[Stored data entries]
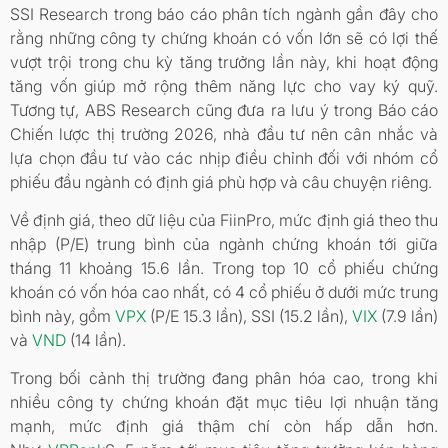
SSI Research trong báo cáo phân tích ngành gần đây cho
rằng những công ty chứng khoán có vốn lớn sẽ có lợi thế
vượt trội trong chu kỳ tăng trưởng lần này, khi hoạt động
tăng vốn giúp mở rộng thêm năng lực cho vay ký quỹ.
Tương tự, ABS Research cũng đưa ra lưu ý trong Báo cáo
Chiến lược thị trường 2026, nhà đầu tư nên cân nhắc và
lựa chọn đầu tư vào các nhịp điều chỉnh đối với nhóm cổ
phiếu đầu ngành có định giá phù hợp và câu chuyện riêng.
Về định giá, theo dữ liệu của FiinPro, mức định giá theo thu
nhập (P/E) trung bình của ngành chứng khoán tới giữa
tháng 11 khoảng 15.6 lần. Trong top 10 cổ phiếu chứng
khoán có vốn hóa cao nhất, có 4 cổ phiếu ở dưới mức trung
bình này, gồm
VPX
(P/E 15.3 lần), SSI (15.2 lần),
VIX
(7.9 lần)
và
VND
(14 lần).
Trong bối cảnh thị trường đang phân hóa cao, trong khi
nhiều công ty chứng khoán đặt mục tiêu lợi nhuận tăng
mạnh, mức định giá thậm chí còn hấp dẫn hơn.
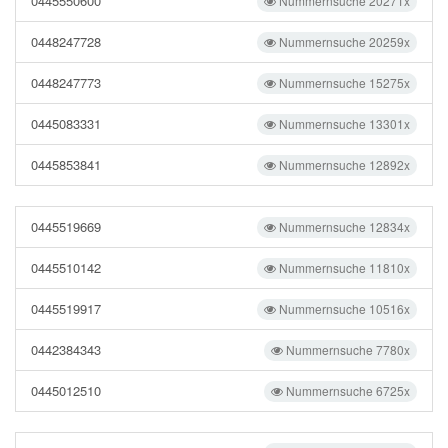
0445550600
Nummernsuche 20271x
0448247728
Nummernsuche 20259x
0448247773
Nummernsuche 15275x
0445083331
Nummernsuche 13301x
0445853841
Nummernsuche 12892x
0445519669
Nummernsuche 12834x
0445510142
Nummernsuche 11810x
0445519917
Nummernsuche 10516x
0442384343
Nummernsuche 7780x
0445012510
Nummernsuche 6725x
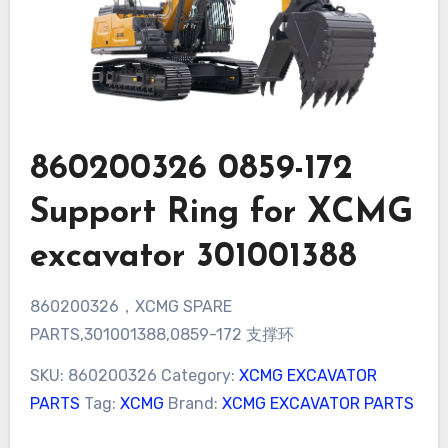
860200326 0859-172
Support Ring for XCMG
excavator 301001388
860200326，XCMG SPARE
PARTS,301001388,0859-172 支撑环
SKU:
860200326
Category:
XCMG EXCAVATOR
PARTS
Tag:
XCMG
Brand:
XCMG EXCAVATOR PARTS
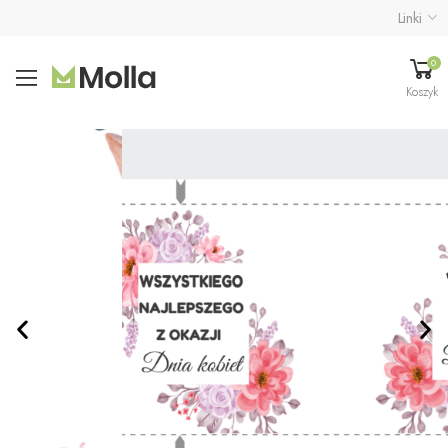
Linki
0
Koszyk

Exercise prompt ▸ The lines above that hold the word "bình" should be found and copied out.

Written answer ▸
nhập (P/E) trung bình của ngành chứng khoán tới giữa
bình này, gồm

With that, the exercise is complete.